Johns Hopkins University said the global number of coronavirus cases now exceed 542,700 with at least 85,996 in the U.S.
U.K. Prime Minister Boris Johnson tested positive for the coronavirus.
Some analysts remained skeptical about both the three-day rally and how effective the stimulus measures will be.
“We believe medium-term risks are skewed to the downside after this rally,” said Maneesh Deshpande, Barclays’ chief U.S. equity strategist. “Two other uncertainties facing investors -- the length of the economic quarantine required to contain the virus and the ultimate economic damage -- remain unresolved. Bear market ‘head-fake’ rallies are not uncommon.
“Even though equities were squeezed higher into the close [on Thursday], credit markets continue to diverge substantially,” said Ken Berman, strategist at Gorilla Trades. “You could almost smell the burning shorts on Wall Street [Thursday], but as credit spreads remain wide, one has to wonder how much ‘real’ buying is behind this week moves, besides the bailout-induced short-covering.”
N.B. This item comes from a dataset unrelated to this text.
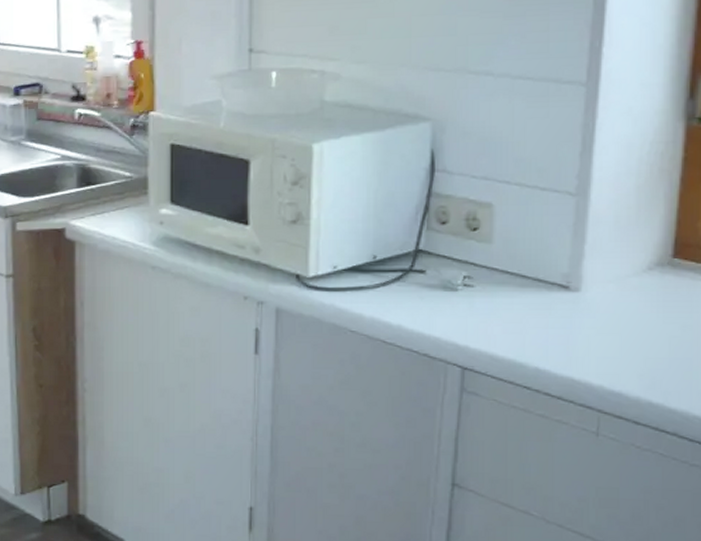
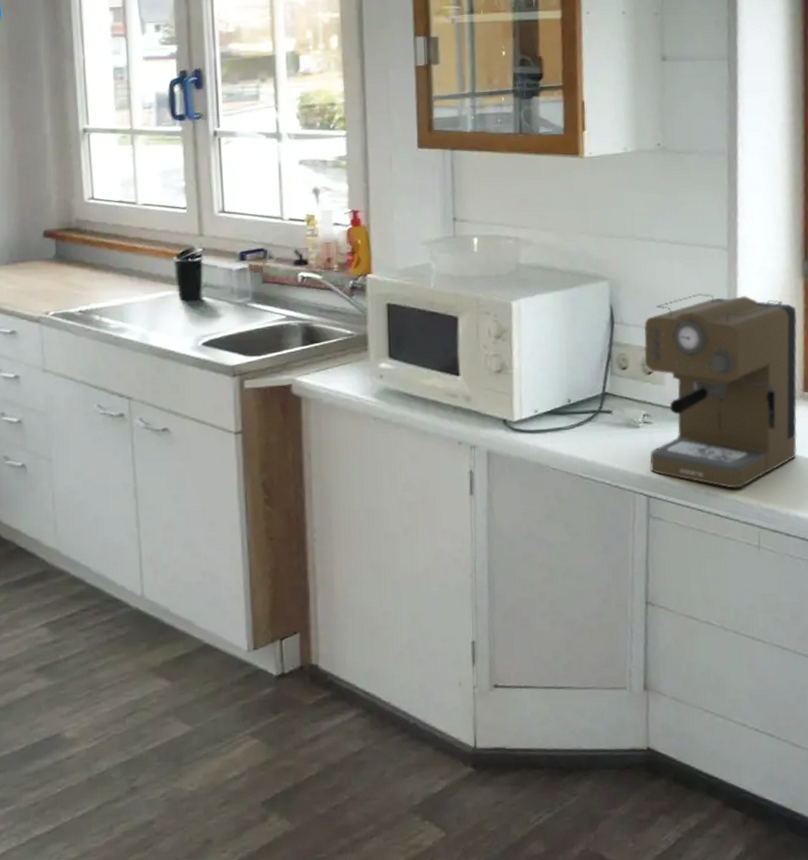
coffee maker: none [468,138,672,366] -> present [643,293,798,489]

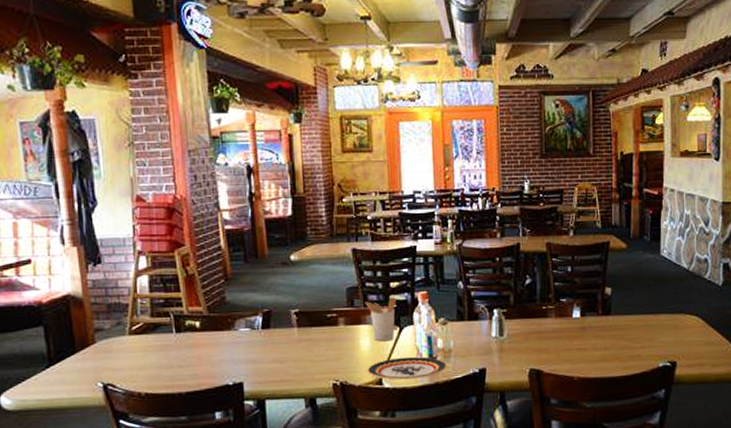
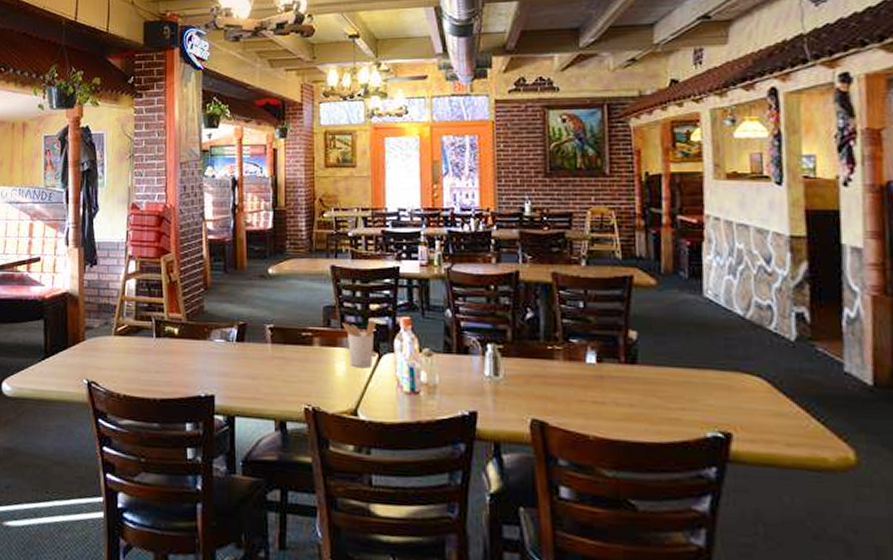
plate: present [367,356,447,380] -> none [341,387,432,415]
Gregory Faranello, head of U.S. rates trading at AmeriVet Securities, said: “I wouldn’t necessarily take the price action in the risk markets right now to be a true reflection that this is over. This is going to be an economic fallout. We’re seeing in two weeks what we would normally see maybe in a year and a half or two years.”
In U.S. economic data, personal income increased by 0.6% in February, while disposable personal income rose 0.5% and personal consumption expenditures edged up 0.2%.
The University of Michigan index of consumer sentiment plunged to 89.1 in March — its lowest level since October 2016 — from 101 in February.
Overnight in Asia, markets closed higher. China’s Shanghai Composite inched up 0.26%, while Hong Kong’s Hang Seng edged up 0.56%, and Japan’s Nikkei-225 surged 3.88%.
In Europe markets closed lower, as Britain’s FTSE-100 plunged 5.7%, France’s CAC-40 tumbled 4.54% and Germany’s DAX fell 3.7%.
Crude oil futures dropped 4.42% at $21.60 per barrel, Brent crude slipped 0.11% at $27.92. Gold futures fell 1.72%.
The euro gained 0.87% at $1.131 while the pound sterling gained 2.13% at $1.2464.
The yield on the 10-year Treasury dropped 7.64% to 0.749% while yield on the 30-year Treasury fell 4.16% to 1.337%.